Dataset entries:
- - - -

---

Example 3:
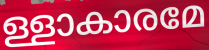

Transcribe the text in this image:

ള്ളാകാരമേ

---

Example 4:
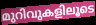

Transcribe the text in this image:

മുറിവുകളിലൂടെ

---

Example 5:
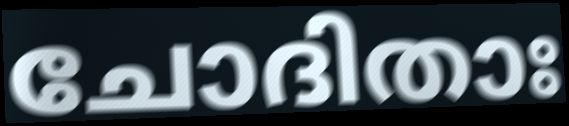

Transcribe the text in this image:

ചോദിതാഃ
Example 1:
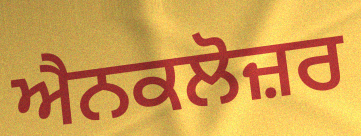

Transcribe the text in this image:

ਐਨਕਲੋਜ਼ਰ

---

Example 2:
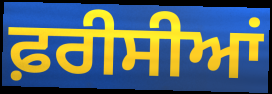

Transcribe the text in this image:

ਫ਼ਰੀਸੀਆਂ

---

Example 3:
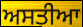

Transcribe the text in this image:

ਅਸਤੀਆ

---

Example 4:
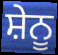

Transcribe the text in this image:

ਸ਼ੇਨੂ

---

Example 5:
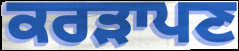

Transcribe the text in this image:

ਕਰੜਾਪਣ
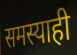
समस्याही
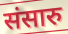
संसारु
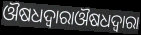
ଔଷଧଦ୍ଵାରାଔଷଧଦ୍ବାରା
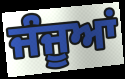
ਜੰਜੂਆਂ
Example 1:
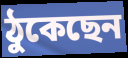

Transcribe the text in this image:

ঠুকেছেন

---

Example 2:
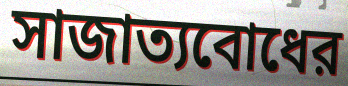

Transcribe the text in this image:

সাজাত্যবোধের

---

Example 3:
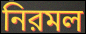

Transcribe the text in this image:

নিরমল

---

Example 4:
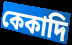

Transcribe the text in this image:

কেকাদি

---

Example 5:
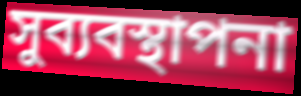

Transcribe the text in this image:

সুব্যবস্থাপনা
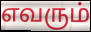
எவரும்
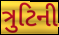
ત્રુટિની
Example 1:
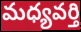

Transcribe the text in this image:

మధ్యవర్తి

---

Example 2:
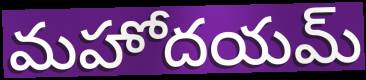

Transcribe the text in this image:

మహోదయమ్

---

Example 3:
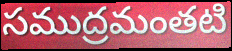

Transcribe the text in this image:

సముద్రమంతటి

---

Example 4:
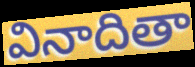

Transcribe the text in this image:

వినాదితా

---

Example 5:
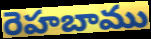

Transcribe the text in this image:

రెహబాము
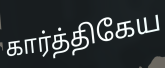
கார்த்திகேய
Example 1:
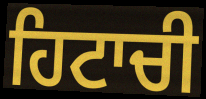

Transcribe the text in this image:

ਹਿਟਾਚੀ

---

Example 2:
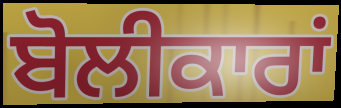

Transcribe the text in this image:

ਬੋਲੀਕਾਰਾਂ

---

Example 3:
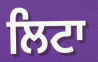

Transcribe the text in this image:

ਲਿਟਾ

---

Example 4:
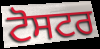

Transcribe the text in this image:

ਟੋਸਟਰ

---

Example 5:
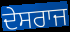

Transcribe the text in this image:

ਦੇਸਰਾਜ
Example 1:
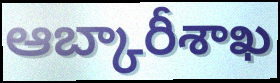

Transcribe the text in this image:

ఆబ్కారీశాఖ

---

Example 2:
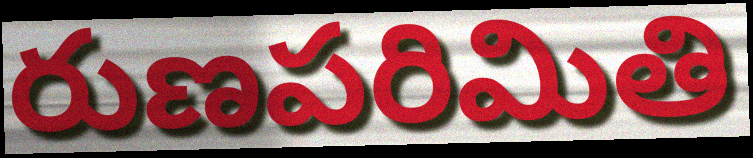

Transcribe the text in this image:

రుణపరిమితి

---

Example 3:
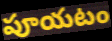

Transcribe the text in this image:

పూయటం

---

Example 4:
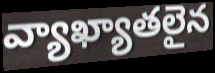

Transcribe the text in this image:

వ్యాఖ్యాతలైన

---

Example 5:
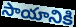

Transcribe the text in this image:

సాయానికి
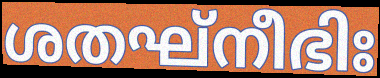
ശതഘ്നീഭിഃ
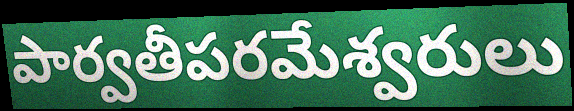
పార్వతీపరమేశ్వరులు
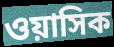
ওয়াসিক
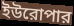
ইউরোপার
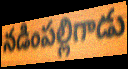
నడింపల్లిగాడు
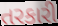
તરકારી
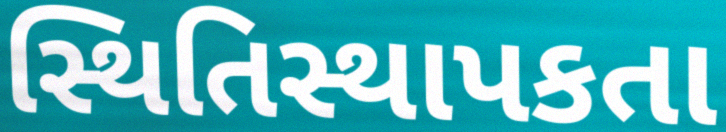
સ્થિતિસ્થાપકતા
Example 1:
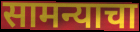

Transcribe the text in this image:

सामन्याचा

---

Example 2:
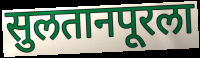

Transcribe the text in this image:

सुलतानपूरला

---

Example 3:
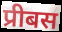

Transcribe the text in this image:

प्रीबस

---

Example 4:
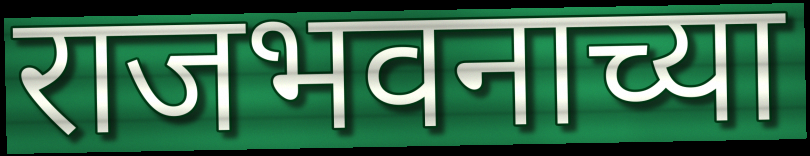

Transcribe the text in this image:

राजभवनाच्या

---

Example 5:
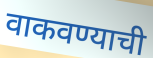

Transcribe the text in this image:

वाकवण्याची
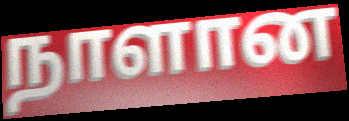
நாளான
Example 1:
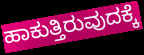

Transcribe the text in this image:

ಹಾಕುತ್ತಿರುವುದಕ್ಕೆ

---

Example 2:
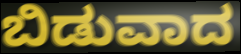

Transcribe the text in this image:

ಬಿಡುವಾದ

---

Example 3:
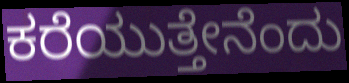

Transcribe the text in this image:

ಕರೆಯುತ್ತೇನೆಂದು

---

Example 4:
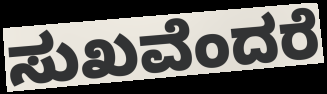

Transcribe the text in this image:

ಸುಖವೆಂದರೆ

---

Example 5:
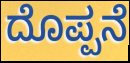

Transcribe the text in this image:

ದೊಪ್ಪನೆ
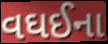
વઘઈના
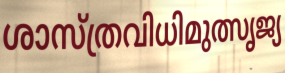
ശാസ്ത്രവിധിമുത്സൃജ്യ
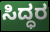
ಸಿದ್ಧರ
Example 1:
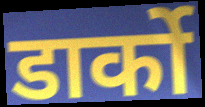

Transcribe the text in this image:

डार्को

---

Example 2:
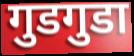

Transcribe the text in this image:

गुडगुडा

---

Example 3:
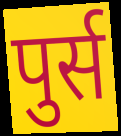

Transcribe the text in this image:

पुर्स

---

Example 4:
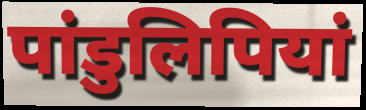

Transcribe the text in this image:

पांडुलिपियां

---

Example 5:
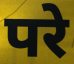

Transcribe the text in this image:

- - - -

## How to complete this task:
Copy every line above exactly; images stay out.

## Task response:
---

Example 3:

Transcribe the text in this image:

ള്ളാകാരമേ

---

Example 4:

Transcribe the text in this image:

മുറിവുകളിലൂടെ

---

Example 5:

Transcribe the text in this image:

ചോദിതാഃ
Example 1:

Transcribe the text in this image:

ਐਨਕਲੋਜ਼ਰ

---

Example 2:

Transcribe the text in this image:

ਫ਼ਰੀਸੀਆਂ

---

Example 3:

Transcribe the text in this image:

ਅਸਤੀਆ

---

Example 4:

Transcribe the text in this image:

ਸ਼ੇਨੂ

---

Example 5:

Transcribe the text in this image:

ਕਰੜਾਪਣ
समस्याही
संसारु
ଔଷଧଦ୍ଵାରାଔଷଧଦ୍ବାରା
ਜੰਜੂਆਂ
Example 1:

Transcribe the text in this image:

ঠুকেছেন

---

Example 2:

Transcribe the text in this image:

সাজাত্যবোধের

---

Example 3:

Transcribe the text in this image:

নিরমল

---

Example 4:

Transcribe the text in this image:

কেকাদি

---

Example 5:

Transcribe the text in this image:

সুব্যবস্থাপনা
எவரும்
ત્રુટિની
Example 1:

Transcribe the text in this image:

మధ్యవర్తి

---

Example 2:

Transcribe the text in this image:

మహోదయమ్

---

Example 3:

Transcribe the text in this image:

సముద్రమంతటి

---

Example 4:

Transcribe the text in this image:

వినాదితా

---

Example 5:

Transcribe the text in this image:

రెహబాము
கார்த்திகேய
Example 1:

Transcribe the text in this image:

ਹਿਟਾਚੀ

---

Example 2:

Transcribe the text in this image:

ਬੋਲੀਕਾਰਾਂ

---

Example 3:

Transcribe the text in this image:

ਲਿਟਾ

---

Example 4:

Transcribe the text in this image:

ਟੋਸਟਰ

---

Example 5:

Transcribe the text in this image:

ਦੇਸਰਾਜ
Example 1:

Transcribe the text in this image:

ఆబ్కారీశాఖ

---

Example 2:

Transcribe the text in this image:

రుణపరిమితి

---

Example 3:

Transcribe the text in this image:

పూయటం

---

Example 4:

Transcribe the text in this image:

వ్యాఖ్యాతలైన

---

Example 5:

Transcribe the text in this image:

సాయానికి
ശതഘ്നീഭിഃ
పార్వతీపరమేశ్వరులు
ওয়াসিক
ইউরোপার
నడింపల్లిగాడు
તરકારી
સ્થિતિસ્થાપકતા
Example 1:

Transcribe the text in this image:

सामन्याचा

---

Example 2:

Transcribe the text in this image:

सुलतानपूरला

---

Example 3:

Transcribe the text in this image:

प्रीबस

---

Example 4:

Transcribe the text in this image:

राजभवनाच्या

---

Example 5:

Transcribe the text in this image:

वाकवण्याची
நாளான
Example 1:

Transcribe the text in this image:

ಹಾಕುತ್ತಿರುವುದಕ್ಕೆ

---

Example 2:

Transcribe the text in this image:

ಬಿಡುವಾದ

---

Example 3:

Transcribe the text in this image:

ಕರೆಯುತ್ತೇನೆಂದು

---

Example 4:

Transcribe the text in this image:

ಸುಖವೆಂದರೆ

---

Example 5:

Transcribe the text in this image:

ದೊಪ್ಪನೆ
વઘઈના
ശാസ്ത്രവിധിമുത്സൃജ്യ
ಸಿದ್ಧರ
Example 1:

Transcribe the text in this image:

डार्को

---

Example 2:

Transcribe the text in this image:

गुडगुडा

---

Example 3:

Transcribe the text in this image:

पुर्स

---

Example 4:

Transcribe the text in this image:

पांडुलिपियां

---

Example 5:

Transcribe the text in this image:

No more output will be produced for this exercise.